Que es como la luna, que no tiene luz propia:
refleja la luz del sol. Tampoco nosotros tenemos luz propia: nuestra luz es un reflejo de la gracia de Dios, de la luz
de Dios. Si amas es porque alguien, que no eras tú, te sonrió cuando
eras un niño, enseñándote a responder con una sonrisa. Si amas es porque
alguien a tu lado te despertó al amor, haciendo que entendieras que en él
reside el sentido de la existencia.
Tratemos de escuchar la historia de una persona que ha cometido un
error: un prisionero, un convicto, un drogadicto… conocemos a tanta gente que
se equivoca en la vida. Sin perjuicio de la responsabilidad, que siempre es
personal, a veces te preguntas a quién se debe culpar por sus errores, si sea
solamente su conciencia, o la historia de odio y abandono que algunos llevan
tras de sí.
Y este es el misterio de la luna: amamos, ante todo, porque hemos sido
amados, perdonamos porque hemos sido perdonados. Y si alguien no ha sido iluminado
por la luz solar, se vuelve tan frío como la tierra en invierno.
¿Cómo podemos dejar de reconocer, en la cadena de
amor que nos precede también la presencia providente del amor de Dios? Ninguno de nosotros ama tanto a Dios como Él nos ha amado.
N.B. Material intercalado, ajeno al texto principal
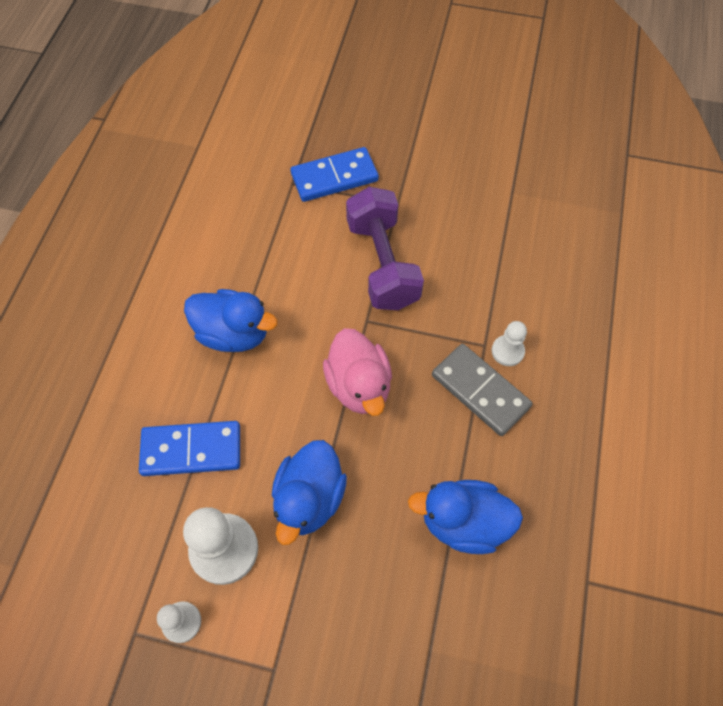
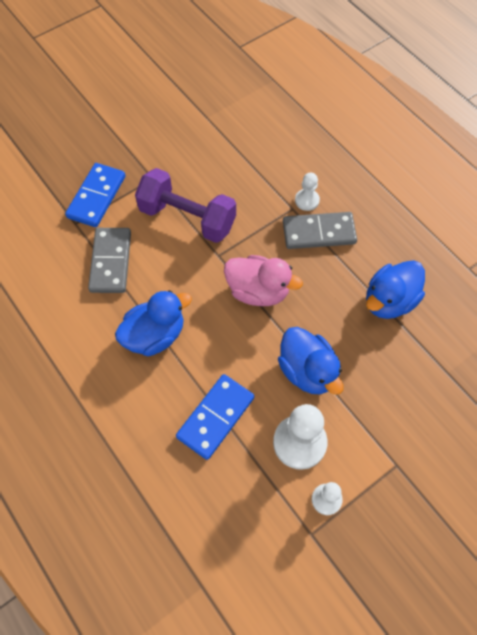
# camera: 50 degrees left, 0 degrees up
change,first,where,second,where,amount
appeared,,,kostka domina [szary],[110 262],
Basta ponerse
ante un crucifijo para comprender la desproporción: Él
nos ha amado y nos ama siempre a nosotros primero.
Recemos, pues: Señor, incluso el más santo de nosotros no deja de ser
deudor tuyo. Oh Padre, ¡ten piedad de todos
nosotros!
Al final de la catequesis el Papa ha saludado, entre otros, a los
peregrinos de lengua española provenientes de España y de América Latina. “Acercándonos cada vez más a las fiestas de Pascua, -ha
dicho- los animo a no dejar de mirar a Cristo en la cruz, para que su amor purifique
todas nuestras vidas y nos libre del orgullo de pensar que somos
autosuficientes. Que la gracia de la resurrección de Cristo transforme
totalmente nuestra vida. ¡Qué Dios los bendiga!